State Senator Michael Gianaris, the chamber’s second-highest ranking leader, added that the judge’s resignation “allows for a necessary recalibration of our state’s highest court after a series of wrongheaded decisions” on unsafe workplaces, corporations and law enforcement personnel.

“I encourage Governor Hochul to choose a nominee who better reflects the values of our state and look forward to a more robust confirmation process to ensure that happens,” he said.

Judge DiFiore also was the object of sharp criticism from other state judges in 2020 when her administration, citing the need for deep budget cuts, denied applications from 46 of 49 judges who wanted to keep serving beyond the state’s retirement age for judges of 70 — a step that previously was granted all but routinely.

The dispute grew so bitter that 10 judges joined in a pair of unusual lawsuits against Judge DiFiore and an administrative board that had voted unanimously to let the older judges go. They charged that they were the victims of age discrimination.

Judge DiFiore, who said the court system was trying to avoid layoffs, had defended the cuts, calling them “the most painful decision to date.”
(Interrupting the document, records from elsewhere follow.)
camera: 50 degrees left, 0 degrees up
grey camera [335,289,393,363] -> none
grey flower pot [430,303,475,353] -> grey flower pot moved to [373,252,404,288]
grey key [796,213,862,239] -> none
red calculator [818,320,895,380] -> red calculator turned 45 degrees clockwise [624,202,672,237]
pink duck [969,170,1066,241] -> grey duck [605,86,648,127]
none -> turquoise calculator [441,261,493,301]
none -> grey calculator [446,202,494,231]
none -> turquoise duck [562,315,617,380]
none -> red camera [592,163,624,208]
Mr. Chalfen, the courts spokesman, said that when more funding became available last year, the older judges were invited to reapply to continue working, and a number of them have returned to the bench.

David B. Saxe, a retired Appellate Division judge and now lawyer in private practice whose firm handled one of the judges’ lawsuits, said Monday that during the litigation, Judge DiFiore “demonstrated an unnecessary intransigence toward any settlement of the case that was offered by the judges.”

Mr. Chalfen, the courts spokesman, said in response: “Difficult decisions are what executives make. That’s what’s entailed when one runs the third branch of government.”